Academic journal article
By Fiore, Nicholas J.
Journal of Accountancy , Vol. 193, No. 3
For the past 20 years, a research and experimentation (R&E) credit has been part of the tax law. Unfortunately, because of its complexity, many businesses (particularly smaller ones) have failed to take advantage of this credit. Recently issued proposed regulations should make it easier to qualify.
In general, businesses can claim a credit for the amount of any qualified research that exceeds a base amount.
Expenses qualifying for the R&E credit include in-house expenses for wages, salaries and supplies (but not computer hardware), computer leasing or time-sharing costs and certain contract research. The costs must be incurred on preproduction research for a new or substantially improved business component in physical, biological, engineering or computer science. Costs incurred after a product is ready for commercial sale or use do not qualify. Costs incurred to duplicate or adapt an existing product, those related to style, taste, cosmetic or seasonal design factors and those related to research conducted in the social sciences also do not qualify.

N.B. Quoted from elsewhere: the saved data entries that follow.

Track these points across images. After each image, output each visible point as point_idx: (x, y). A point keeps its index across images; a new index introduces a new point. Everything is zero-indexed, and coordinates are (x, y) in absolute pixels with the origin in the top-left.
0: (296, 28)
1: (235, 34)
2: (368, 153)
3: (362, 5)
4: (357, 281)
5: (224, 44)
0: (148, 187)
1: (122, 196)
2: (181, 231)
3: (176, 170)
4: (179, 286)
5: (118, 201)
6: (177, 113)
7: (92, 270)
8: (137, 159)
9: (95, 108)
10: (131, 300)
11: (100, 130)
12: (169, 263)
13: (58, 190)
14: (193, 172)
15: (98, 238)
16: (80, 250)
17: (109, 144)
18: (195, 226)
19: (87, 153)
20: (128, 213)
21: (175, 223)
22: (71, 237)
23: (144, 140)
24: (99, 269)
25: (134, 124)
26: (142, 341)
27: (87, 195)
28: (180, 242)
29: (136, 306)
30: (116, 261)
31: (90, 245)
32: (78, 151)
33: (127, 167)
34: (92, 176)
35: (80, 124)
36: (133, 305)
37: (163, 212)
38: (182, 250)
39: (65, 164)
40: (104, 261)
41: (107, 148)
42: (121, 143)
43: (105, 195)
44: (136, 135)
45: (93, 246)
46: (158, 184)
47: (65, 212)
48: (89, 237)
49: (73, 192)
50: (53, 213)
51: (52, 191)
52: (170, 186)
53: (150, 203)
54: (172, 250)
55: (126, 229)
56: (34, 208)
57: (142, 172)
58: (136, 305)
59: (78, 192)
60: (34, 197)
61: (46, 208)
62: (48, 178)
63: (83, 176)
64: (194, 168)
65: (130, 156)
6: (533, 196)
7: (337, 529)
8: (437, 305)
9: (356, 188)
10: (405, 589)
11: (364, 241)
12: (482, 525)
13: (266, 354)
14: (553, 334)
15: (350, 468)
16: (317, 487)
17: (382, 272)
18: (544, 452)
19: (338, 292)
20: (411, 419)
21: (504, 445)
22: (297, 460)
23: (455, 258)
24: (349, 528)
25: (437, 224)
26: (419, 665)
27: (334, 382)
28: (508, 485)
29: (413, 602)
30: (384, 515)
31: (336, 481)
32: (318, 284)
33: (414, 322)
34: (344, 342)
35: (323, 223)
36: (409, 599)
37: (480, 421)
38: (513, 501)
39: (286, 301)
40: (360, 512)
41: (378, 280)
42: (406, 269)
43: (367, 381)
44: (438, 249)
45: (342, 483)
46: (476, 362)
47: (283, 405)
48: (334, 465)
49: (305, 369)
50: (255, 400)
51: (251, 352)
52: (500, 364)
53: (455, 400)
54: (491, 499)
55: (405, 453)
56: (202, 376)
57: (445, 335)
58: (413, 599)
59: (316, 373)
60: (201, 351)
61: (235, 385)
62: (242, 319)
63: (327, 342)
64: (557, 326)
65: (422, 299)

A company must meet four tests to claim the R&E credit:
* Sec. 174 test. The costs must be trade or business expenses for experimental or laboratory research. These generally include all costs incident to a product's development or improvement.
* Business component test. The discovery must be intended for developing a new or improved business component.
* Discovery test. The purpose of the research must be to discover information that is technological in nature.
A taxpayer meets this test if the intent of its research efforts is to eliminate uncertainty in the development or improvement of a business component.